1 October 2018

The Five Eyes Statement on Encryption: Things Are Seldom What They Seem

By Susan Landau

Earlier this September, law enforcement officials from the Five Eyes intelligence alliance—made up of Australia, Canada, New Zealand, the United Kingdom, and the United States—met in Australia and issued a Statement of Principles on Access to Evidence and Encryption. The statement is strongly worded, concluding with a warning that if industry does not make it easier for governments with lawful access to content to acquire decrypted versions, the nations “may pursue technological, enforcement, legislative or other measures to achieve lawful access solutions.” Though the statement has garnered much public attention, there are a number of curiosities about it, and I believe there is much less here than it seems.


There's a bit of a backstory to the statement, which came out from the law enforcement ministers of the Five Eyes just as the Australian government was about to put forth a bill requiring companies to circumvent encryption protections in order to provide law enforcement and intelligence with lawful access to encrypted devices.
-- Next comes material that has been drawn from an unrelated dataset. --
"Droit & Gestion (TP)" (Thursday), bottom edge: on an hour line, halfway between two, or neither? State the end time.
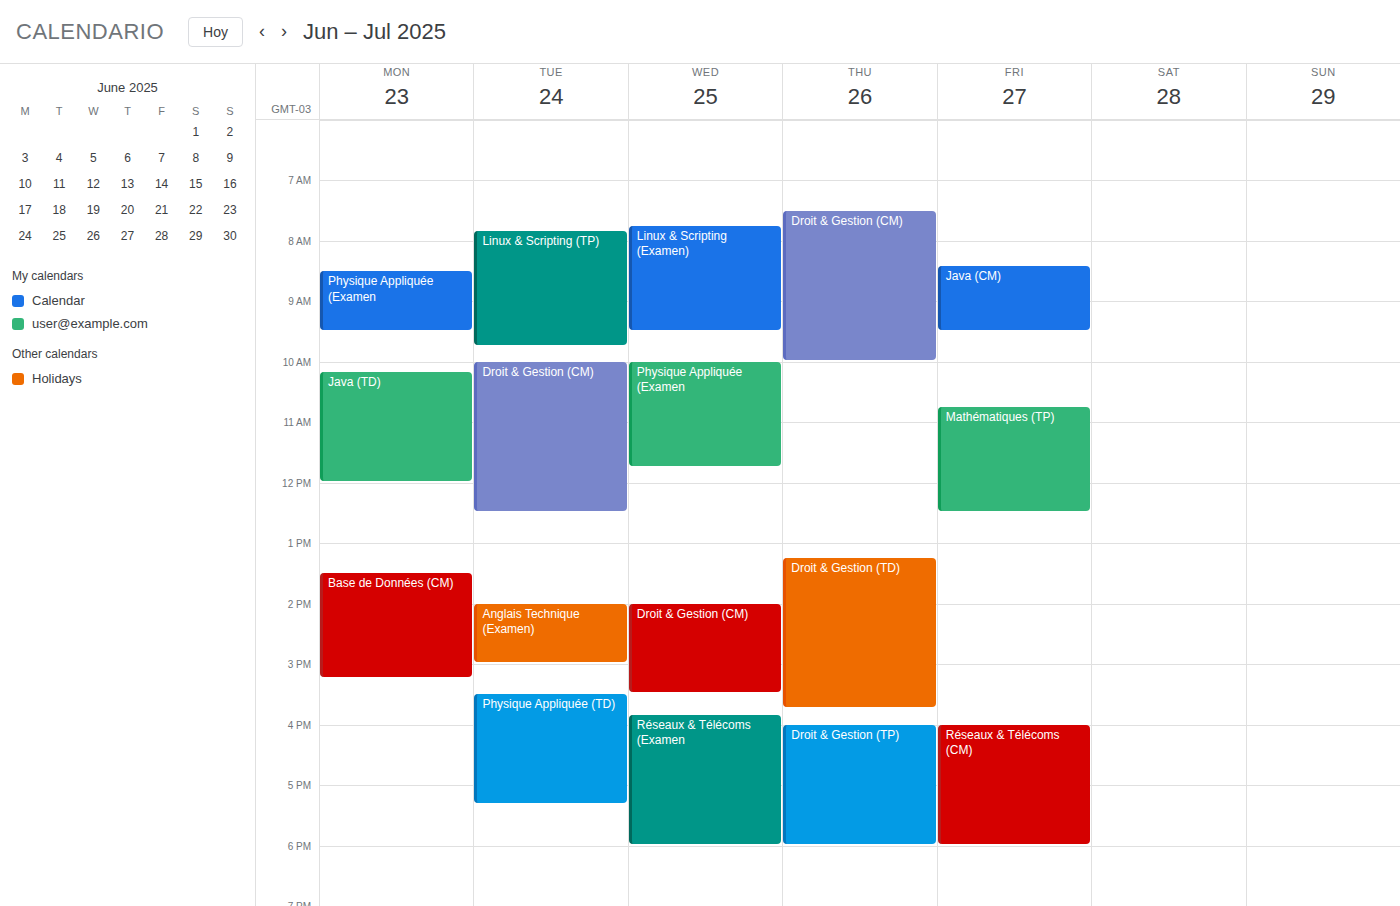
6:00 PM -- exactly on the 6 PM line.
U.S. law enforcement has pressed hard for such access, and the Australian bill may well be a stalking horse for the rest of the Five Eyes. Australia is the perfect candidate: the country’s lack of a comprehensive set of human rights protections means that Australia does not face the balancing requirements of privacy and civil liberties protections that the U.K. and U.S. do. And if the Australian bill moves forward, U.S. law enforcement may use their doing so to push forward their own legislation along similar lines.
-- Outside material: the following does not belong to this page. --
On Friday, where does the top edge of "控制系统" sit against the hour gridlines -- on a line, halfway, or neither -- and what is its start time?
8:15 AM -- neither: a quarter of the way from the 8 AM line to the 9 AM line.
But the bill is not only highly invasive of privacy—it ignores technical realities as well as what is really needed for security. While the statement is an effort to show support from the Five Eyes for the legislation, this support is missing a crucial player: the intelligence agencies.
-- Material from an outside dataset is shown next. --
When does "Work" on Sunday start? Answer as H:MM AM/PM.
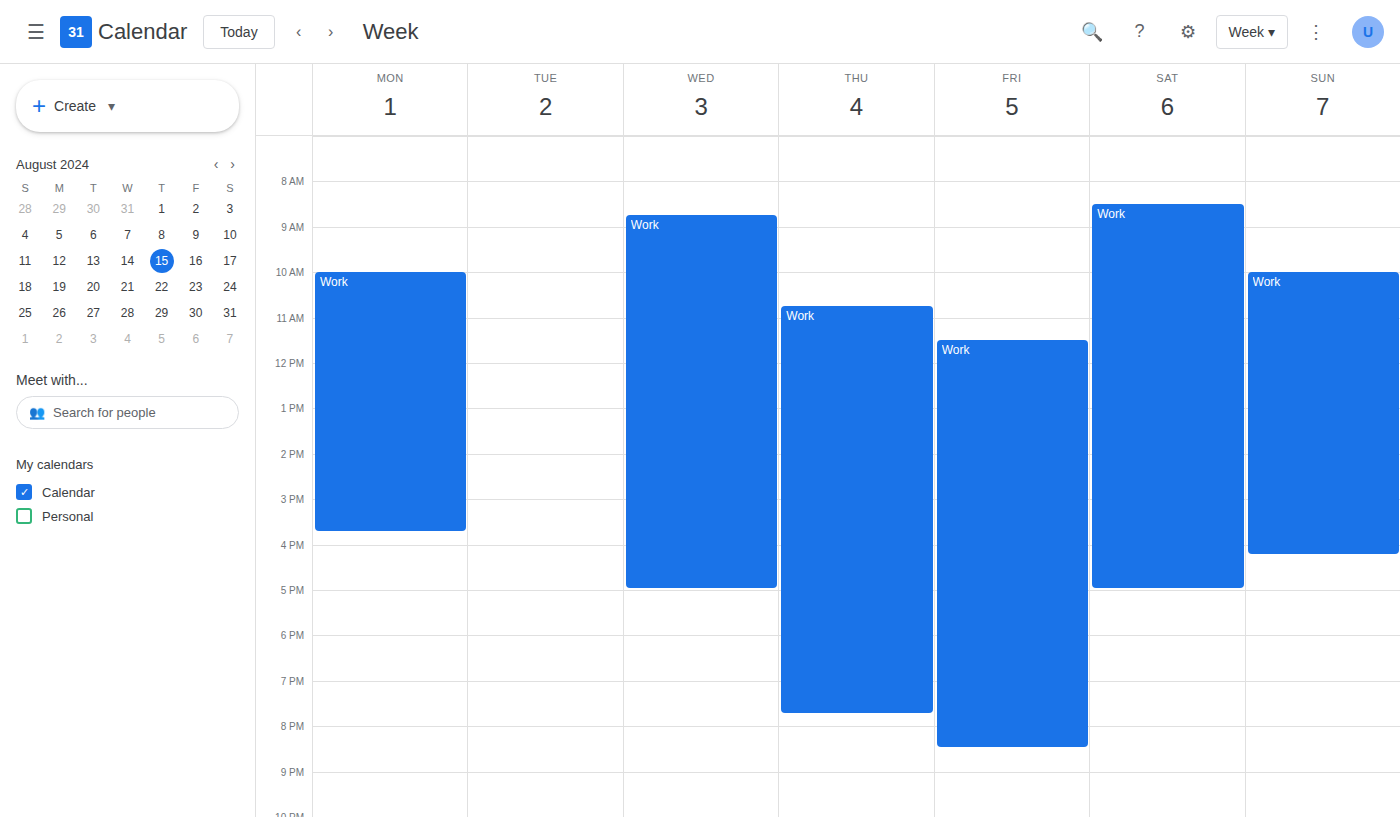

The statement says that, “The Governments of the United States, the United Kingdom, Canada, Australia and New Zealand are committed to personal rights and privacy, and support the role of encryption in protecting those rights” and acknowledges the importance of encryption in protecting personal, business, and government information. But then the statement goes on to say that “privacy is not absolute.” The ministers assert three principles for guiding encryption policy: “Mutual responsibility,” “Rule of law and due process are paramount,” and “Freedom of choice for lawful access.”

Under the heading “Mutual responsibility,” the statement declares that “diminished access to the content of lawfully obtained data is ... a mutual responsibility for all stakeholders,” and “Providers of information and communications technology and services—carriers, device manufacturers or over-the-top service providers—are subject to the law, which can include requirements to assist authorities to lawfully access data.”

It is not clear what the statement means by “requirements to assist authorities to lawfully access data.” Encryption systems protect data using a function that relies on a secret: the key. These systems are designed to prevent access without knowledge of this key, and the most secure systems are those in which only the participants in a communication or the owners and users of a device can retrieve to the encrypted data. It is one thing for a company to help deliver unencrypted content if the company itself has access to the encryption key. It is quite another if the manufacturer has no access to the encryption key, as some manufacturers do not.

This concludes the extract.